Becoming a Jackal est la meilleure vente en Irlande depuis le mois de mai; les critiques l’acclament et le qualifient de « disque plein de charme et de mystère », comme le New-York Times et le Irish Times : « les Villagers créent le genre de musique qui va dépasser les genres pour prendre une grande envolée ».
Signés sur le même label que Franz Ferdinand et Arctic Monkeys, Villagers offre en effet un disque splendide. Folk, pop, ultra mélodieux, superbement construit et réfléchi, l’album égrène des mélopées qui coulent, voltigent avec classe. O’Brien qui joue de la guitare depuis l’âge de 12 ans sait avec brio composer, écrire des textes, mettre en forme l’ensemble avec goût et style. Pour les amateurs de Glen Hansard, Neil Hannon, Duke Spirit avec qui il a récemment partagé la scène, vous retrouverez chez lui la sensibilité et la sonorité irlandaise." La suite là : VillagersPiggledyPop2010
A la première écoute de Darling Arithmetic, les mélodies et l'intimité de la guitare acoustique posée délicatement sur la voix de Conor, subjuguent. De son propre chef, il a enregistré et arrangé les neuf titres à la maison, ne souhaitant pas donner à sa production une sonorité de groupe. Comme à son accoutumée, l'auteur tranche et délivre des textes d'une honnêteté confondante, saupoudrés d'éléments personnels touchants. Il y parle essentiellement d'amour, du sien qu'il peut assumer désormais pleinement comme sur l'opus Courage qui ouvre le disque 'It took a little time to get where I wanted / It took a little time to get free'.

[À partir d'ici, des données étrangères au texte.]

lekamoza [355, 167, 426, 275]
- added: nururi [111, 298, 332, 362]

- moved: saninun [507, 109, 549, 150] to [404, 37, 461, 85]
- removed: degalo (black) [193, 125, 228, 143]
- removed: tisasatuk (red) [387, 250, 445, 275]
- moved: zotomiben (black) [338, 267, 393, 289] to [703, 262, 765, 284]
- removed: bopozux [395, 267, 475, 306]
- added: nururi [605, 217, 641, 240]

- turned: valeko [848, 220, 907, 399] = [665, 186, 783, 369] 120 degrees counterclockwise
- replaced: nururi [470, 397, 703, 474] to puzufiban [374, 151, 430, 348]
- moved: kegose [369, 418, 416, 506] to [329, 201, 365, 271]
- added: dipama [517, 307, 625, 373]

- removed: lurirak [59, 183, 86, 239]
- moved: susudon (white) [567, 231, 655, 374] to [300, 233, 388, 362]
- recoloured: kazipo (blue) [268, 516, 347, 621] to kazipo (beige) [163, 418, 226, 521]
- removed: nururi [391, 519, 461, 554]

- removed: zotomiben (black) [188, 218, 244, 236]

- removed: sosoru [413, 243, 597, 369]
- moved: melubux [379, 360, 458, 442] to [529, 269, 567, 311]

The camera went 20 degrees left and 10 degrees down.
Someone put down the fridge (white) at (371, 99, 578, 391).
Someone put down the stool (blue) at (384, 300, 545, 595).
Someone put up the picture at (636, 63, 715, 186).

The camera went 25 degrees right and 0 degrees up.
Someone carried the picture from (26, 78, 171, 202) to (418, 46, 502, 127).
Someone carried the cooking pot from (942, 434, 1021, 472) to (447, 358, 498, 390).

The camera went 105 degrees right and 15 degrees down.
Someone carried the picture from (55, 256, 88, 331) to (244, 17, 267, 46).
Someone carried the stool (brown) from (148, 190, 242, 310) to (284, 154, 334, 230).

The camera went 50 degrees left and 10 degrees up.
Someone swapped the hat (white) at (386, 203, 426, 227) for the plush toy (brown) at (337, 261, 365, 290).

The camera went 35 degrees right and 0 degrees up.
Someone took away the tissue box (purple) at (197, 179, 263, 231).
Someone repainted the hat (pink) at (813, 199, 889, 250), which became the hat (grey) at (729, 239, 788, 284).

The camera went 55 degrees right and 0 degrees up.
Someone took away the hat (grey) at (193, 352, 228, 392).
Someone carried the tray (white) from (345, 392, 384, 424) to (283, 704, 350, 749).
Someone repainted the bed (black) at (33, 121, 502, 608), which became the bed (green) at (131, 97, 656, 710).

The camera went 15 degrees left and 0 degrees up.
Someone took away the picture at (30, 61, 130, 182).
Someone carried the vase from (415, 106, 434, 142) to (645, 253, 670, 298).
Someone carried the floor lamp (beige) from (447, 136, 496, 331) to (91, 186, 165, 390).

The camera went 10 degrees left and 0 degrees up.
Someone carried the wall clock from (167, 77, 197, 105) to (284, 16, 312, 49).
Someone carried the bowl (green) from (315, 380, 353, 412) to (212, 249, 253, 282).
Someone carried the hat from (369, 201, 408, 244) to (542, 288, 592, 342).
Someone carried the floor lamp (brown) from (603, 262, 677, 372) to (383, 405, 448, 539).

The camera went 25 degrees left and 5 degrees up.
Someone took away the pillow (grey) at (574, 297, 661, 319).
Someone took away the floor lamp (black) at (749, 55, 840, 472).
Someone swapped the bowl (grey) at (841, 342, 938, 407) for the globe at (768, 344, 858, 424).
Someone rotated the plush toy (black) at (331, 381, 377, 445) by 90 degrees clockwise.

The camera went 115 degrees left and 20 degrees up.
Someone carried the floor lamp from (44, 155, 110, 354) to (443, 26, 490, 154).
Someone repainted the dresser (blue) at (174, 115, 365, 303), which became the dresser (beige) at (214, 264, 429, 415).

Toujours aussi enrobé de sucre, léger et feutré, le folk de Everything i am nous emmène spontanément en voyage, plutôt romantique et atmosphérique. Dawning on Me est une ode à l'amour, une déclaration fleurie de notes de piano, de guitare et de ballet frotté sur la peau. Tout les instruments sont joués par Conor O'Brien, dont la franchise et le chant chaleureux à la manière de Paul Simon dresse le poil sur Hot Scary Summer 'Remember kissing on the cobblestones, In the heat of the night And all the pretty young homophobes, Looking out for a fight'. Il y a cet air iodé, ce parfum d'écume, ce vent frais des côtes irlandaises qui nous chatouillent systématiquement l'oreille à l'écoute de Villagers, et la pureté du ciel maritime se retrouve dans la rythmique de Soul Serene. Le boogie de la basse y est langoureux, le violoncelle et les claviers s'accordent, se frottent et minaudent sur des harmonies sensuelles. Darling Arithmetic est une mélopée en or, proche de l'univers musical de Nick Drake et de Josh Rouse, à la fois pudique, poétique mais sans fioritures, ni faux-semblants. Le duo guitare-piano guidé par le rythme de la batterie continue de faire frisonner sur Little Bigot ou l'intégrité de l'artiste n'est plus à discuter. Les ondes jazzy et folk qui flottent sur les mélodies sont lumineuses, le chant profond et intact de Conor ajoute à l'ensemble beaucoup de clarté. La peau de la caisse est brossée, les claviers caressés, la guitare pincée, les mots subtilement flairés ; L'irlandais sait mettre tous les sens en éveil dans No One to Blame. Il a du talent, un don, un savoir-faire et une technique de troubadour où l'immédiateté est à fleur de peau, où sa voix nous cueille complétement sur So Naive, intense, sobre, au lyrisme exécuté avec efficacité, terminant tel un esthète ces neuf chansons. Conor et sa personnalité attachante, espiègle, une évidence pour ceux qui ont eu la chance de le croiser, écrit des airs marquants en les interprétant d'une voix sincère pour nous faire cadeau d'une partie de lui sur Darling Arithmetic.A se procurer.